▶ **Selected excerpt**
------------
The goal was clear: It needed to be easy to make and maintain, minimal, focused, and purpose-built, and it should not need to rely on any third-party API to provide applications.

As I mentioned, NX AppHub is a system, not a single utility. It comprises the following components, which we’ll discuss below in detail.

  • NX AppHub CLI
  • NX AppHub Apps
  • NX AppHub Daemon
  • NX AppHub GUI
    • ⚠️ Important: Built with MauiKit. Placeholder name. Work in progress.

NX AppHub takes inspiration from appimage-builder, deb2appimage, zap, and appimaged.

You’ll find that NX AppHub is the sum of these parts; it does the same job — only better, cleaner, and more aligned with our goals for a package-manager-free OS.

NX AppHub (CLI)

https://github.com/Nitrux/nx-apphub

NX AppHub (CLI), a fast, minimal, and purpose-built command-line tool to build and manage applications in Nitrux.

NX AppHub CLI (a.k.a, nx-apphub-cli) is a tool for:

  • Building AppBoxes (AppImages) from curated YAML recipes.
  • Installing, removing, updating, and downgrading applications. No root is required.
  • Search for applications from a central Git-based app specification repository.
  • Generating YAML templates and Markdown descriptions from repository metadata.

What’s an AppBox?

An AppBox is an AppImage — but with some important differences:

  • It is built to work in Nitrux from Debian-based packages using a curated YAML file from the central Git-based repository.
  • It is managed via the command line tool, not manually downloaded or built using the command build since other local, non-curated YAML files can be used.
  • It doesn’t embed AppImageUpdate metadata (updates and downgrades are handled via versioned AppBoxes).

AppBoxes give us a predictable, reproducible way to manage apps — without compromising our no-package-manager philosophy.
------------
▶ **Recorded information**
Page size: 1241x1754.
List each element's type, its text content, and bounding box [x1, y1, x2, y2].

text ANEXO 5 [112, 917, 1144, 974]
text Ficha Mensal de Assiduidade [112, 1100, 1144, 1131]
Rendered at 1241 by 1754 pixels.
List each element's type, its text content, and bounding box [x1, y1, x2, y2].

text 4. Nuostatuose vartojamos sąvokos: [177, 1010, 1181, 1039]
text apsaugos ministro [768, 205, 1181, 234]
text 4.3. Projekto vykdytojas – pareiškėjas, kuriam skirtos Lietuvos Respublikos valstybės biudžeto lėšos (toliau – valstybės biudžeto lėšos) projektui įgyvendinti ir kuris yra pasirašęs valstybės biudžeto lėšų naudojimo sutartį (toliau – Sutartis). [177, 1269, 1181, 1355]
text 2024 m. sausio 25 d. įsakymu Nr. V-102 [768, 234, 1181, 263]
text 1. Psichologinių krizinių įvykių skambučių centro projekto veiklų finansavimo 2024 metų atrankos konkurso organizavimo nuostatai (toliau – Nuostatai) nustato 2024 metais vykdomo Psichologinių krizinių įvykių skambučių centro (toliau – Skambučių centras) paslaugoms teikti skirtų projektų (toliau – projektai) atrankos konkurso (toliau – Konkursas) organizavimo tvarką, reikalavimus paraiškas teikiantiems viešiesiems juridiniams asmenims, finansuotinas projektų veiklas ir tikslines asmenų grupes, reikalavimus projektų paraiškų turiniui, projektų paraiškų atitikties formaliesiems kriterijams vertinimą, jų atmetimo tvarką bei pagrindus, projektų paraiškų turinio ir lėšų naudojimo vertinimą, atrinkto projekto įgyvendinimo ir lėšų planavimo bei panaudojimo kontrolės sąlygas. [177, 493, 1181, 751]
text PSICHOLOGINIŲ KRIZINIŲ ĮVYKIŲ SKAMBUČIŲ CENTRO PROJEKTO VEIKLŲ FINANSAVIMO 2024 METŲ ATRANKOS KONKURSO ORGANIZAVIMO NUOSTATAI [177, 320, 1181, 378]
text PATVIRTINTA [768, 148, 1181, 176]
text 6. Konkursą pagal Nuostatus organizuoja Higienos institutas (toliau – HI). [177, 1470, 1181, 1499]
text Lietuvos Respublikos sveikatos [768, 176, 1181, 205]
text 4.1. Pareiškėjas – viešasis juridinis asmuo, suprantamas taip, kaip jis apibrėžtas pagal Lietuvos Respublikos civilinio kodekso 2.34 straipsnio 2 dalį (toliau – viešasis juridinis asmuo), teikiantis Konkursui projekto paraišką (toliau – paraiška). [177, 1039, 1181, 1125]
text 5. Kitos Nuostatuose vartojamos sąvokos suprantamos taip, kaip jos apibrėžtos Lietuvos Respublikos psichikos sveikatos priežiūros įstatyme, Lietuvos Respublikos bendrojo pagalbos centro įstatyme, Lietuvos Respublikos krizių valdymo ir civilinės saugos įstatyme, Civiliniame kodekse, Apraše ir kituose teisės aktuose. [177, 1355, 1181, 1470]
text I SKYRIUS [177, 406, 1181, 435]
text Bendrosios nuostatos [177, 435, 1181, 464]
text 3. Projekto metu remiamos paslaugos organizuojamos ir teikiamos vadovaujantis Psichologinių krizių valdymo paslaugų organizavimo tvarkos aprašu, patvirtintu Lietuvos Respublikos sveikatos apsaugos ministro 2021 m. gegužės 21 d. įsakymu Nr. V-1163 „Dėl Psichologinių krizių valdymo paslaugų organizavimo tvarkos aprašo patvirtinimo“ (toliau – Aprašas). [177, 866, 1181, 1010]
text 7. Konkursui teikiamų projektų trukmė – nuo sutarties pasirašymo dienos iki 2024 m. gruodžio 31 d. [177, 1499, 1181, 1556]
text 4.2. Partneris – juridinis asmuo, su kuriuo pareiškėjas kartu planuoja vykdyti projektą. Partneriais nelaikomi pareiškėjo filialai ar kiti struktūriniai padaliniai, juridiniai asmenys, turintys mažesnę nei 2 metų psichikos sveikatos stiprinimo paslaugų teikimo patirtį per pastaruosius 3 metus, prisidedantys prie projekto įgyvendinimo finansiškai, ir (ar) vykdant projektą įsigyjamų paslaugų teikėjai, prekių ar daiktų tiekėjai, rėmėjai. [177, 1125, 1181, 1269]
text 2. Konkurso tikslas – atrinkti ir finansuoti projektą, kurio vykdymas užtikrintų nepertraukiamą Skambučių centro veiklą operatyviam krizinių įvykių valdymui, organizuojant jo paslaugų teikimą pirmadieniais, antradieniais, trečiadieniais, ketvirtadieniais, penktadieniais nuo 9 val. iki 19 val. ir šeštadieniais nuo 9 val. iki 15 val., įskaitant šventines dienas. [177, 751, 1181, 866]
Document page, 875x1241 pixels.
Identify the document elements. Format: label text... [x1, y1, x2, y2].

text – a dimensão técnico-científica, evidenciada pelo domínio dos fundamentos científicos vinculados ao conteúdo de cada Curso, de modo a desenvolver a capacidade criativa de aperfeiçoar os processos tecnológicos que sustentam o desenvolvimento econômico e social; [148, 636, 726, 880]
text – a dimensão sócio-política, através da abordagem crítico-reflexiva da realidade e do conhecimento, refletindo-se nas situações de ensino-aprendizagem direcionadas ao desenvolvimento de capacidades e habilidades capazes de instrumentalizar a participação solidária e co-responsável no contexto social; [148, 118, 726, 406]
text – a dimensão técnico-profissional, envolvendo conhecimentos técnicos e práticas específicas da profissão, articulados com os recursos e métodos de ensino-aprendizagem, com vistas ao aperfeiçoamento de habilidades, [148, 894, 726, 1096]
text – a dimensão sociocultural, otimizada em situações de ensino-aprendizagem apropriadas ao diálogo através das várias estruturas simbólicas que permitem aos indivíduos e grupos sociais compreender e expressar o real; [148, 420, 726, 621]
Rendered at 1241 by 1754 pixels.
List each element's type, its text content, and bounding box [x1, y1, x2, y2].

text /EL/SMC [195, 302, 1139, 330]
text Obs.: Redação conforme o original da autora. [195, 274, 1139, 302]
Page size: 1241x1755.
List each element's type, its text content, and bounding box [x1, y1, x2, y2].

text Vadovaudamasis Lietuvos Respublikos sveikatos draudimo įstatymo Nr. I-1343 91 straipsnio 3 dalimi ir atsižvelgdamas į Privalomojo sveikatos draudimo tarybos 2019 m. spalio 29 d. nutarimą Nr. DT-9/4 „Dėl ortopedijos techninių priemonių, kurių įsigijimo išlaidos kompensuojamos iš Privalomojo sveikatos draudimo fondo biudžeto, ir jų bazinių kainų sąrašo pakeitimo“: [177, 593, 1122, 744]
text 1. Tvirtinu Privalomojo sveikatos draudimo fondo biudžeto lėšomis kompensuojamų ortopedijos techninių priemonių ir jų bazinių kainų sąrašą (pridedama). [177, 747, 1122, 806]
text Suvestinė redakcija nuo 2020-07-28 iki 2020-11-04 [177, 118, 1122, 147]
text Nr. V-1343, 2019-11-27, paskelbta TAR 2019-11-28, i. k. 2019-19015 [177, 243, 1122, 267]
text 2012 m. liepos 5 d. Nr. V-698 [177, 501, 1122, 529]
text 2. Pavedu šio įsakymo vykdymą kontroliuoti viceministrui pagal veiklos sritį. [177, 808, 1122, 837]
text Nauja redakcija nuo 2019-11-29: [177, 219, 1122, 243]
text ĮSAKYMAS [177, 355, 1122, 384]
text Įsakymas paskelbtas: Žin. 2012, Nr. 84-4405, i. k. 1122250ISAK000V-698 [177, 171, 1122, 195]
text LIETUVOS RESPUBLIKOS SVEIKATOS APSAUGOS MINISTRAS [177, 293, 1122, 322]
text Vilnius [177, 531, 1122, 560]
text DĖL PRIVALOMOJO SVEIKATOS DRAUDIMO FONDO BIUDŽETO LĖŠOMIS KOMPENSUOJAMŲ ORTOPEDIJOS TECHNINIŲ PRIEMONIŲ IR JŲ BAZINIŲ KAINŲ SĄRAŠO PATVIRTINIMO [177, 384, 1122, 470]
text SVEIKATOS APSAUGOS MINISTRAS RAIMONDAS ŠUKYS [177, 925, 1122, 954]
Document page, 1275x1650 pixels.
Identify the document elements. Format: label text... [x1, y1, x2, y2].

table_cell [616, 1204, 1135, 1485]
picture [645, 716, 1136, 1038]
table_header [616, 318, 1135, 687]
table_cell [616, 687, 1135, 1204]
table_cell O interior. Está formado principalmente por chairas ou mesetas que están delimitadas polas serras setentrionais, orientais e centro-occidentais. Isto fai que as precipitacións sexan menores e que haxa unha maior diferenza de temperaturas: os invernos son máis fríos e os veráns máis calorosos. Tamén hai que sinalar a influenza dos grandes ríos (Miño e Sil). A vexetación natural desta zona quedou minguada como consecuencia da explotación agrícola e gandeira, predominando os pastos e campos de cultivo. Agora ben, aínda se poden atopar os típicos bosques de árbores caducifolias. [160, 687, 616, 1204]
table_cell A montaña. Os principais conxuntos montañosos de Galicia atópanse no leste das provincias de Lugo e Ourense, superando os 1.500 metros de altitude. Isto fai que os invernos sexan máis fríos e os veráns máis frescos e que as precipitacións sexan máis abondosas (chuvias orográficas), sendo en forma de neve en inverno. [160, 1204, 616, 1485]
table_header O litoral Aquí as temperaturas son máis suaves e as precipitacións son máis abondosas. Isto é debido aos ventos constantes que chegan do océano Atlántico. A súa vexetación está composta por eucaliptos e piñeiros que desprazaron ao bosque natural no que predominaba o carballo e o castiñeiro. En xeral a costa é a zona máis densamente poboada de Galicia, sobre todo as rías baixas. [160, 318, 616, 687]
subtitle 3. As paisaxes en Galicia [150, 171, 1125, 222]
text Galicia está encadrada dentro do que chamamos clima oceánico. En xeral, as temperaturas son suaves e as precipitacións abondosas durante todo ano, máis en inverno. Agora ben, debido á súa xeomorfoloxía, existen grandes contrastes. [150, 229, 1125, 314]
------------
▶ **Requirement 1**
Copy the NX AppHub excerpt from "https://github.com/Nitrux/nx-apphub" to "app specification repository.".
▶ **Requirement 2**
Answer these questions from the NX AppHub excerpt:
(a) Which four tools does NX AppHub take inspiration from?
(b) What is the NX AppHub GUI built with?
(c) How are updates and downgrades of an AppBox handled?

▶ **Answer space 1**
https://github.com/Nitrux/nx-apphub

NX AppHub (CLI), a fast, minimal, and purpose-built command-line tool to build and manage applications in Nitrux.

NX AppHub CLI (a.k.a, nx-apphub-cli) is a tool for:

  • Building AppBoxes (AppImages) from curated YAML recipes.
  • Installing, removing, updating, and downgrading applications. No root is required.
  • Search for applications from a central Git-based app specification repository.

▶ **Answer space 2**
(a) appimage-builder, deb2appimage, zap, and appimaged
(b) MauiKit
(c) Via versioned AppBoxes